Nora Memmert, die in Bonn und Bochum Kunstgeschichte sowie Musik- und Theaterwissenschaft studiert hat und seit Juli 2020 ihr Volontariat beim MGKSiegen absolviert, stellt in ihrer digitalisierten Version des Rundgangs, die im Frühjahr online gehen soll, natürlich nicht nur die Becher-Bilder und die von Philipp Ottendörfer gegenüber. Sie gibt dem Betrachter weitere Informationen an die Hand, bzw. in den Mausklick. Schafft einen „Mehrwert“. Zu acht der Häuser im Rundgang (zu denen, die sich in der Sammlung des MGKSiegen befinden) wird es Podcasts geben, in denen sich der Online-Museumsgänger oder Eiserfeld-Rundgang-Schlenderer z. B. Informationen über die Besonderheiten der Häuser anhören kann: So weist das Haus an der Eiserntalstraße, das während des Pressetermins fotografiert wird, eine Art Mansardendach mit geschmückten Gaubenfenstern auf. Schmuckformen sind besonders an den Häusern entlang der Hauptstraßen zu finden, erläutert Nora Memmert. Außerdem wird sie Informationen anbieten über die Geschichte des Wohnens, über die einzelner Häuser, über die „Standpunktfindung“ der Fotografen Bernd und Hilla Becher, über Fragen des Denkmalschutzes, über die Wirkungsgeschichte der Bechers und anderes mehr.

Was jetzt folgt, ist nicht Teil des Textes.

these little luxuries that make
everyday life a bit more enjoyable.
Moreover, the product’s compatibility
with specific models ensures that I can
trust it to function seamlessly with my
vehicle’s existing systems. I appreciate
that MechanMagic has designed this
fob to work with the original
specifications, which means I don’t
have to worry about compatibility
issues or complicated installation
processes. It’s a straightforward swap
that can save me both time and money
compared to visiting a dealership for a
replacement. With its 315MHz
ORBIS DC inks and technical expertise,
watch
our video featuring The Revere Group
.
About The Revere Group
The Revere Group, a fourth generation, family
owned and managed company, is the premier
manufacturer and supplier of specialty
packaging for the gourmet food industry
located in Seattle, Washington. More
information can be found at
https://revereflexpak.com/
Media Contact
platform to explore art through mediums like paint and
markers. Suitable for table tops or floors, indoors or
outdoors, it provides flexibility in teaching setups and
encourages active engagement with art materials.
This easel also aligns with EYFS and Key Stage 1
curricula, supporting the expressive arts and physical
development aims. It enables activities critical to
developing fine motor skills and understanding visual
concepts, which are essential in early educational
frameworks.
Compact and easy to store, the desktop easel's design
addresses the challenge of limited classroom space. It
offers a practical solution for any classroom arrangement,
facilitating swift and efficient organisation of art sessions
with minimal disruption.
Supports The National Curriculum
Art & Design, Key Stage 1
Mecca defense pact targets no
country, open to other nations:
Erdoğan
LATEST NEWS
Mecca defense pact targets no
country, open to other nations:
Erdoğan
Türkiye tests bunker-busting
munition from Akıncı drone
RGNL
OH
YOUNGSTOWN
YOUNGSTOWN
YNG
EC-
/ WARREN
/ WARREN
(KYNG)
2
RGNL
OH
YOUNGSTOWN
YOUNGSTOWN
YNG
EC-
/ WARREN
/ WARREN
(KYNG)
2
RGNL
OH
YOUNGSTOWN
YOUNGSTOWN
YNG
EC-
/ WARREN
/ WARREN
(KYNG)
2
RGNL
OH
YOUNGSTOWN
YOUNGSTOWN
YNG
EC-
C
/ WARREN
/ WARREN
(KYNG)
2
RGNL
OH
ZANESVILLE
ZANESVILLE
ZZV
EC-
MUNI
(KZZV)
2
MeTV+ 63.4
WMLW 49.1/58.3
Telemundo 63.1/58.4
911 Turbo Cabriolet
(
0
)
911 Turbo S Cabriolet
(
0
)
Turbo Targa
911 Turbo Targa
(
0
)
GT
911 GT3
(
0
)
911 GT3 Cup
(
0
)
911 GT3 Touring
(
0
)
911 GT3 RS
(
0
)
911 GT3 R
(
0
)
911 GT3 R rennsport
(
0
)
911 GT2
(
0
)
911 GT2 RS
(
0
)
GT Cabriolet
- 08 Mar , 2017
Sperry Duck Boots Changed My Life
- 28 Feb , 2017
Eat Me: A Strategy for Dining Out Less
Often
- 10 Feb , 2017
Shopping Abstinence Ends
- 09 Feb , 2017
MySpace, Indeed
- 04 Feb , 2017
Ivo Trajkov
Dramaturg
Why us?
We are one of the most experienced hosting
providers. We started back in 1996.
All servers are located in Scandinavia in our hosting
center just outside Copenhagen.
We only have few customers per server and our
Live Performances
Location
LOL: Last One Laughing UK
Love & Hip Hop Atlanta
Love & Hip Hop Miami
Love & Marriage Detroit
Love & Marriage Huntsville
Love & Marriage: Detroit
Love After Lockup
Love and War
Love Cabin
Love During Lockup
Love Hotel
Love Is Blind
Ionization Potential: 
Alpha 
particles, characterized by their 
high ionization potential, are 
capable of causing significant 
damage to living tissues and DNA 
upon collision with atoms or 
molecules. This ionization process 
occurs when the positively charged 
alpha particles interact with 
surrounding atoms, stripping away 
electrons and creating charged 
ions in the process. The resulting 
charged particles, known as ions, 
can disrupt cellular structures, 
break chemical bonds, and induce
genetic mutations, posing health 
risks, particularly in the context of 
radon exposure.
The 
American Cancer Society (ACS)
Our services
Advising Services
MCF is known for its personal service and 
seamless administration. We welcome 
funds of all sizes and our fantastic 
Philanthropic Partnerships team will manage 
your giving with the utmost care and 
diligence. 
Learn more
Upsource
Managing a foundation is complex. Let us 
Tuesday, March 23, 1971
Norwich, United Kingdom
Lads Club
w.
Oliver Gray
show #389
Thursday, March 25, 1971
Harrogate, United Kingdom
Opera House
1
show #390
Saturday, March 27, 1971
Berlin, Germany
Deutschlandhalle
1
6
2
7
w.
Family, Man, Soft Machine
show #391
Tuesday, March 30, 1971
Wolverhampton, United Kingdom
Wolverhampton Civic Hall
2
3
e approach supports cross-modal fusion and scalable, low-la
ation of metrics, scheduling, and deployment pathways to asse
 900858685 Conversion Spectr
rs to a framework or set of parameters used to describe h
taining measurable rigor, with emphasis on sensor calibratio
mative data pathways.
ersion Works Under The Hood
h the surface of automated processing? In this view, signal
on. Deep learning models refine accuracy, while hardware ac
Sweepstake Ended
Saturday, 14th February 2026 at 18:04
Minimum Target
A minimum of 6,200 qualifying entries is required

Sie hat mit etlichen Hausbewohnern gesprochen, wurde, wie es Philipp Ottendörfer formuliert, „freundlich empfangen“: Die Bewohner wüssten um die Bedeutung der Häuser. So wie Fotograf und Museum. – Was macht also ein Museum in Zeiten von Corona? Ein Museum kümmert sich um seine Kunst. Innen wie außen.